From Kaduna to Kwara, Niger to Abuja, Kogi to Ondo and Ekiti, Zamfara, Nasarawa to Katsina and lately to highways in Southwestern Nigeria, forests have become the ‘studio’ for thriving criminalities (banditry, terrorism, kidnapping). They exploit bad portions of the roads that had for long functioned as extortion sites for vehicle inspectors, road safety corps, police and kidnappers.
Global studies have confirmed our realities even though our leadership continue to live in denial. The 2019 Global Peace Index puts Nigeria at 148 and indicates that a country with such a positive peace deficit provides fertile ground for increased militarisation, domestic conflict, and insecurity. The way out of the woods is to act the National anthem. Peace cannot reign without justice. As evident, deleting ‘shall’ from ‘where Justice shall reign’ in other to fabricate the ‘where Justice reign’ is symptomatic of leadership denial of existential realities. Our reality is that of injustices reigning over and above all else.
But what is injustice? Injustice is poor funding of education while taking your children outside the country. It is going outside the country to access quality health while giving ‘death institutions to Nigerians. It is allowing poor reward system wherein after 35 years of hard work, public servants retire then die in the sun while on queue for poverty stipends. It is acting promptly to fix air safety but neglect the roads that have turned to the valley of death.
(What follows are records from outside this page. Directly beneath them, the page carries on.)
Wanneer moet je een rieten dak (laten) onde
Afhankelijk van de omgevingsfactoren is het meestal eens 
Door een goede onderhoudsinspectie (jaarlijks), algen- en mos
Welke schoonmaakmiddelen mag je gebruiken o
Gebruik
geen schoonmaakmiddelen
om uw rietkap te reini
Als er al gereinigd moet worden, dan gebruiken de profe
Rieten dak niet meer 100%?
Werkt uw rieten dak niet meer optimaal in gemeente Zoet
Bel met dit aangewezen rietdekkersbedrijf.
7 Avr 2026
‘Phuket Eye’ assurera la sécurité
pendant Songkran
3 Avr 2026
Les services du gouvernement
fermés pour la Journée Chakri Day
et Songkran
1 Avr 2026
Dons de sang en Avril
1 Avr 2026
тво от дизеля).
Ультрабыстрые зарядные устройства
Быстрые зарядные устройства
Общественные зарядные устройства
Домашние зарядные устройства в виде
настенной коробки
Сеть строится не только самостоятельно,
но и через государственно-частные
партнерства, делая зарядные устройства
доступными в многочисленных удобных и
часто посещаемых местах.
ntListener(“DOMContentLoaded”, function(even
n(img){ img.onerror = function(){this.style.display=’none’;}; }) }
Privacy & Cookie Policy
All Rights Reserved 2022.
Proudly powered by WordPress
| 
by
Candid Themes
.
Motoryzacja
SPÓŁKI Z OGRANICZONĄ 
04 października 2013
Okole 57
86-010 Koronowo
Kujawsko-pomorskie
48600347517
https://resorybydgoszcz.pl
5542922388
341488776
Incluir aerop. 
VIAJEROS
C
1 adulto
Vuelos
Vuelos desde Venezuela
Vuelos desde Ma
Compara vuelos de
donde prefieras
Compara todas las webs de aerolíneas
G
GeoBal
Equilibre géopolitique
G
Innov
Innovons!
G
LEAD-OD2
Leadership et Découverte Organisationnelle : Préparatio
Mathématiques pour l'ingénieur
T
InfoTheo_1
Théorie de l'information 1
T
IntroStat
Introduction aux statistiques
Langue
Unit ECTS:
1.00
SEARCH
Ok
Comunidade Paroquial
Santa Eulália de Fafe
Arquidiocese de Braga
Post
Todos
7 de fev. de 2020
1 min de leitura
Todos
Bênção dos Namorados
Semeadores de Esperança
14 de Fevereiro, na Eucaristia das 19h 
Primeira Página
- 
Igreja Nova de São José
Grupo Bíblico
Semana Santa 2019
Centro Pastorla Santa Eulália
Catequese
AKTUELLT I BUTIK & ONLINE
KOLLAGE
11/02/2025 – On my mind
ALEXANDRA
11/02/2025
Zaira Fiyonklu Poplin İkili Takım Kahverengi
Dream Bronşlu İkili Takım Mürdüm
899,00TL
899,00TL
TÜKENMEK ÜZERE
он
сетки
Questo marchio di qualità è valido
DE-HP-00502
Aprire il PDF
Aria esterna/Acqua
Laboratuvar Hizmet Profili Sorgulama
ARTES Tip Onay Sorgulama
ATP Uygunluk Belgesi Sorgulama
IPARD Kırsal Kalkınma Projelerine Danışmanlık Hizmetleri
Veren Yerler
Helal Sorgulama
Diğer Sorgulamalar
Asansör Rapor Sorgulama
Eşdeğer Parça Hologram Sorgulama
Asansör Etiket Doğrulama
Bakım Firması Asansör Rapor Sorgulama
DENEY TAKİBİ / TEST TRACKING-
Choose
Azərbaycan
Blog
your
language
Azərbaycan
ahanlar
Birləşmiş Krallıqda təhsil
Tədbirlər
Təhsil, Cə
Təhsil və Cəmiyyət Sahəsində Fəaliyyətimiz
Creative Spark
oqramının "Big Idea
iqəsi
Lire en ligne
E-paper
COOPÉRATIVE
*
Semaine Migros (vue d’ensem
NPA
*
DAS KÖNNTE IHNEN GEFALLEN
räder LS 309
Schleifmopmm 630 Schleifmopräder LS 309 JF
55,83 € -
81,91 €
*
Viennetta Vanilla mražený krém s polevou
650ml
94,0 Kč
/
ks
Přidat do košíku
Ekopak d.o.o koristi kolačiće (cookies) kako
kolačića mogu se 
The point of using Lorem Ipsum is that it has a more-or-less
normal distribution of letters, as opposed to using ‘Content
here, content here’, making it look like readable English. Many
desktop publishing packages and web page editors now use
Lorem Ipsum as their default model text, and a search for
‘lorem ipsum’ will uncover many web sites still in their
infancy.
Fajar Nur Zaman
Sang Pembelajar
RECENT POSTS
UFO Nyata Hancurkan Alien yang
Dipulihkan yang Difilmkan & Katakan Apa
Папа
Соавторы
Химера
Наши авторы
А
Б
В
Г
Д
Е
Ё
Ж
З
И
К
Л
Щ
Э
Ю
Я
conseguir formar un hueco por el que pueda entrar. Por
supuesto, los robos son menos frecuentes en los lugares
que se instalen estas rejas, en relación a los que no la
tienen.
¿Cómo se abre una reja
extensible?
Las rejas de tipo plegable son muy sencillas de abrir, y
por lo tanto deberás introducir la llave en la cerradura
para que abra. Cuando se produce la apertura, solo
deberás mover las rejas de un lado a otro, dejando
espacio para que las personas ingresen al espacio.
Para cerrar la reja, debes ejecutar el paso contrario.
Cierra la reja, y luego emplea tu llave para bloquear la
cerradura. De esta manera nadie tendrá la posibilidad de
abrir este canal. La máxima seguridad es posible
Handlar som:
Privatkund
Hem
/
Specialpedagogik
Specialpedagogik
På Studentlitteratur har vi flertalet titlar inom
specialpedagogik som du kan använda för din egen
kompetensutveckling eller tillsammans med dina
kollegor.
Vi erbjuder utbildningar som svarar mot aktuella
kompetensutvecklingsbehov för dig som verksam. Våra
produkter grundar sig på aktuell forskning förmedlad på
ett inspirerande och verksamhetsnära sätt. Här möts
Injustice is also when security agencies are swiftly deployed to rescue the son and daughters of elites while the poor are forced to live on borrowed lives because they sank into debt after borrowing millions to pay-off kidnappers. In short, injustice is having a securitized elite and an unprotected hoi-polloi in the same country.
So, with the ‘Who wants to be a millionaire’ TV show rewarding excellence in knowledge, carrying everyone along in the process, including the children, the neglected, the poor and the uncelebrated heroes, everyone is happy at the end of the day.On that TV show, there is a sense of justice and fairness. The Nigerian state must embrace the value of justice and fairness in the true sense for real peace, progress and development. Otherwise, it will be difficult for mentees of Abubakar Umar, the notorious kidnapper who made over N200million in his first six months of kidnapping, not to aspire to live like Nigerian millionaire Senators.